Hace un tiempo me quedé helada al ver ‘La zona de interés’, del cineasta británico Jonathan Glazer. Esta película relata la vida del comandante jefe de Auschwitz, Rudolf Höss, y su familia. Nada más empezar destacan en primer plano una bonita casa, un jardín, unos niños jugando, una piscina y su tobogán… Es todo idílico. De fondo, el campo de concentración, los barracones, el humo denso de su chimenea, gritos y tiros… Devastador. A un lado del muro hay flores. Al otro, el infierno. Son dos realidades paralelas y al comprenderlo es inevitable sentir un escalofrío. Da más miedo que cualquier película de terror. Sobre todo cuando él llega al patio y se lava las botas de sangre. También cuando se observa la relación que mantiene con su esposa quien, por cierto, parece todavía más insensible que él. Aunque resulte inconcebible, los monstruos también forman un hogar.
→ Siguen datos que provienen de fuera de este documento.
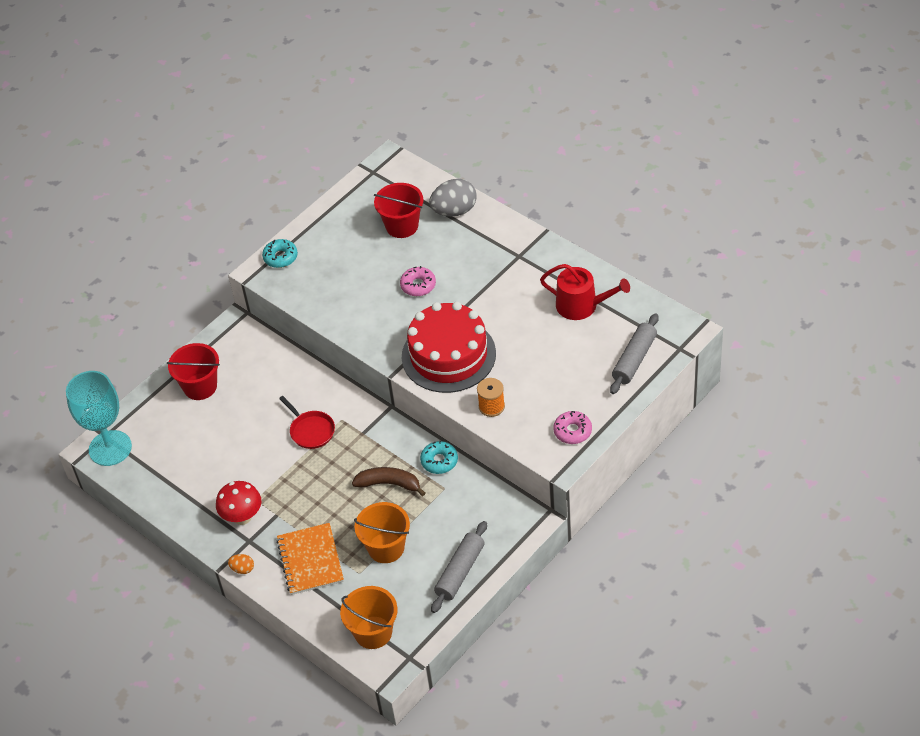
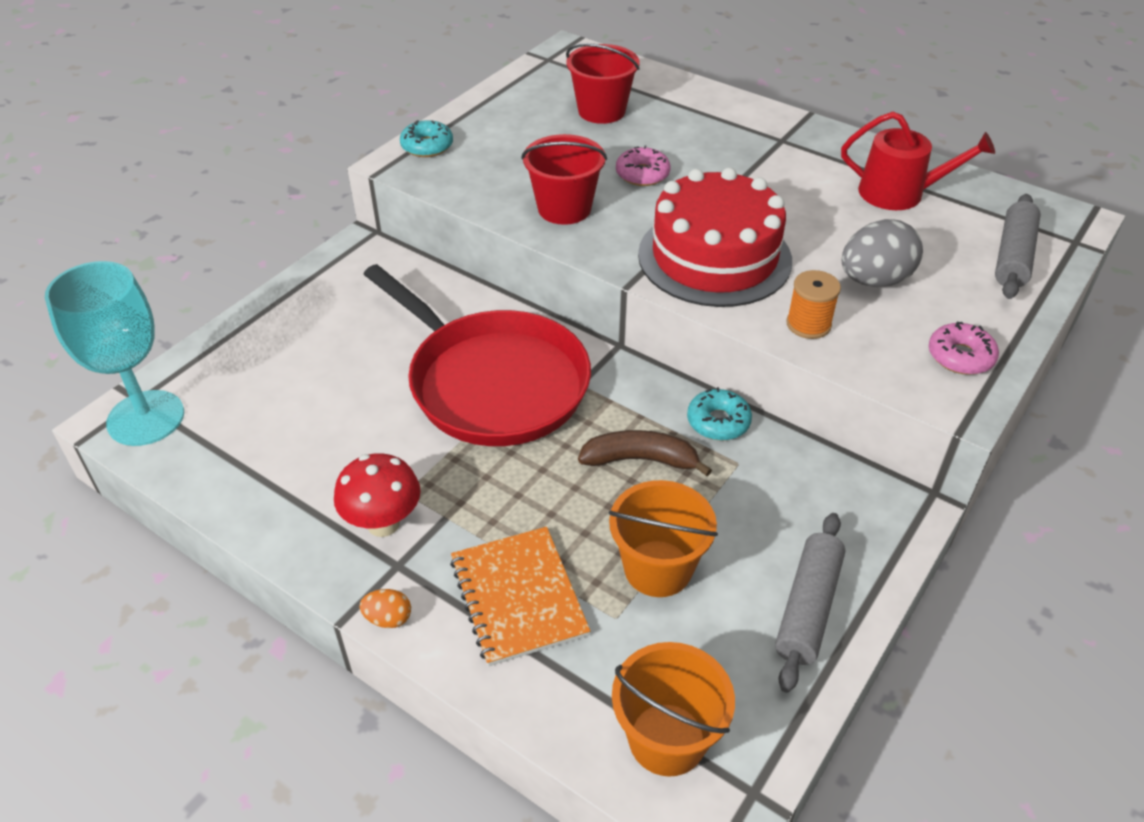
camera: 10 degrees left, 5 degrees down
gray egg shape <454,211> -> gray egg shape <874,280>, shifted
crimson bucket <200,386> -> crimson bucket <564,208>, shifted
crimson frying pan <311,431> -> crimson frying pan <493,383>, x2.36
Ahora, tras ver ‘Blaubeeren’, (arándanos, en alemán), me invaden de nuevo la desazón y la impotencia. Sergio Peris-Mencheta ha vuelto al teatro poniéndose al frente de la dirección de este texto de Moisés Kaufman y Amanda Gronich. En el escenario explican que a Rebecca Erbelding, la responsable de archivos del Museo del Holocausto de Estados Unidos, le ha llegado un álbum de fotos de la Segunda Guerra Mundial nunca antes vistas. Es un grupo de oficiales nazis que pertenecen al mismo recinto de muerte. Están charlando tranquilamente, tomándose algo durante un descanso, retozando en la zona de recreo de Solahütte, disfrutando de una ceremonia oficial, sonriendo a cámara… Cualquiera diría que están de vacaciones. Estas imágenes contrastan con las que todos tenemos grabadas en la retina, las de los reclusos famélicos y maltratados.
Por si fuera poco, de pronto, aparecen unas mujeres de uniforme. Es una excursión de las Helferinnes, jóvenes que trabajaban como telefonistas o administrativas. Son guapas, se muestran alegres, llevan el pelo arreglado y resulta insultante que se estén divirtiendo tanto. Comen las dichosas moras azules y bromean sentadas sobre una cerca. Alguien podría pensar que eran ajenas a lo que estaba sucediendo, disculparlas incluso… Sin embargo, conocían bien el destino de esos prisioneros que dividían al bajarse del tren. Me da igual que me digan que habían sido adoctrinadas, la crueldad no se aprende.
¿Por qué he borrado de mi cabeza el papel que tuvieron ellas? También hubo guardianas de las SS, como María Mandl o Irma Grese, apodada “la bella bestia”. Las dos fueron condenadas a muerte por sus asesinatos y torturas. Hubo muchas más, pero el sadismo de sus compañeros las eclipsó en parte y, por eso, muchas se salvaron de ser juzgadas por sus crímenes.
Cuando recopilas toda esta información, se te agolpan de nuevo demasiadas preguntas: ¿Cómo podían molerles a patadas y luego seguir con su rutina? ¿Eran felices tras hacer algo así? ¿Cómo es posible que personas normales desayunasen, se fuesen a hacer un trabajo semejante y regresasen de noche a acostar a sus hijos? ¿No tenían remordimientos?
Peris-Mencheta comentó en una entrevista que esta representación trata de “la banalidad del mal que puede suceder en cualquier parte por desgracia”. “La maldad habita en uno y con el cerebro suficientemente bien lavado uno puede estar en la cadena de un proceso diabólico”.
Amnistía Internacional recuerda que 1.100.000 personas murieron sólo en Auschwitz. La mayoría eran judíos, pero había también prostitutas, homosexuales, rusos, gitanos… Las cámaras de gas y los hornos crematorios llegaron a matar hasta 5.000 seres humanos al día.
Es espeluznante comprender que los autores de las mayores atrocidades pueden ser individuos comunes que te cruzas por la calle. Ellos no se sentirán responsables. Dirán que sólo ejecutaban órdenes o que defendían sus ideales.
Hoy nos avergonzamos de todo lo ocurrido y decimos una y mil veces que no se debe repetir. Hay que mantener viva la memoria. Esta situación no ha terminado. Sigue habiendo exterminios en masa, aunque miremos hacia otro lado.